Skip to the content.

I read The Second Half multiple times. It is really a great blog talking about the frontier of the RL in LLM, thinking, reasoning and agent. Just summarize my current takes on it here. They might be wrong of course.

Prior

Prior is something I was missing before I read this blog. I am really sorry about that since prior seems really important for RL agent to learn effectively and efficiently. Previously I was playing with some simple games like Pong and there is no prior involved. But for complex problems, prior is really important. For example, in CALM, the RL agent was trained to solve the text-based game. Since there are a lot of actions to choose from, e.g., any combination of the words, it is really hard to learn. CALM was using a then SOTA model, GPT-2, to generate the top possible actions and then used those filtered actions to train the RL agent.

Why can GPT2 can generate the top possible actions? It is because it is a large language model and has distilled commomsense from the training data(the internet), so given the context, it can generate reasonable actions instead of random guesses.

But we need to notice that the RL agent trained in CALM doesn’t have ability to generalize to other games that it is not trained on.

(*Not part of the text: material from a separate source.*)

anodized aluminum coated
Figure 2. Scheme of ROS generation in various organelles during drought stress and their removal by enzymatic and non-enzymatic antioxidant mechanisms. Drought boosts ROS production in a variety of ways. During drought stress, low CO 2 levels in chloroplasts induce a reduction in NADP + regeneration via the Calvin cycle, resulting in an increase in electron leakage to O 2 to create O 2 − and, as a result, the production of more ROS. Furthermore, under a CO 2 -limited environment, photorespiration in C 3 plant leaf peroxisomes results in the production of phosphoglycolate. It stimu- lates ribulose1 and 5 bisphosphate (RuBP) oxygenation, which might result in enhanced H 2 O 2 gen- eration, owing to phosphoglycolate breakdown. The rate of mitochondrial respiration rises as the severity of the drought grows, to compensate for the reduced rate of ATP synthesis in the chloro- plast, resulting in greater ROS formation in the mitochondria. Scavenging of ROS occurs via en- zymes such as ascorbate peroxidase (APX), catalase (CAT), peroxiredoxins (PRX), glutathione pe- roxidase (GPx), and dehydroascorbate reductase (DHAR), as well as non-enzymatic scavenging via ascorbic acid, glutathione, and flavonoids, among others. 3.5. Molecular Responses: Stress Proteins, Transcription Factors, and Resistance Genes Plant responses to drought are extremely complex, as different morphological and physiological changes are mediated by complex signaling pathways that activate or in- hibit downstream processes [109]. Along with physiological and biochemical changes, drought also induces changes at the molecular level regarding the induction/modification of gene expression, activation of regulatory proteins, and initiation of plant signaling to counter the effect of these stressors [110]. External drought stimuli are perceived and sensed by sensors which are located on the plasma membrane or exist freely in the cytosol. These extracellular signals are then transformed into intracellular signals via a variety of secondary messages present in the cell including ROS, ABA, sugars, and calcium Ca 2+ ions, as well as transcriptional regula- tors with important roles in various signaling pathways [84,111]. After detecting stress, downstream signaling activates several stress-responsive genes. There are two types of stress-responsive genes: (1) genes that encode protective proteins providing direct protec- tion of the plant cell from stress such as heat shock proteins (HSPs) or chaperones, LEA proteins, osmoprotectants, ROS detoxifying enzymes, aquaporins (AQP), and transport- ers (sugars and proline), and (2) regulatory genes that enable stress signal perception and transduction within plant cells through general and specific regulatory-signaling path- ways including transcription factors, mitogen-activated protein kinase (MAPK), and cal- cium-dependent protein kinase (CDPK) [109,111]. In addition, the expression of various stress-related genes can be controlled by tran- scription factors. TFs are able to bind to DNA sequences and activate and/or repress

RL generalize by LLM reasoning

LLM can generate great prior for chatting, but not that good for web browsing and other tool uses, because the training data of LLM is internet text. The web navigation and other tool use needs training data with different distribution. But reasoning seems a universal and general ability! With the test time compute to generate reasoning tokens, the LLM can create better prior for different domains.

Recipe

So the recipe is adding reasoning/thinking to the action space of RL agent. This will help RL agent to generalize much better.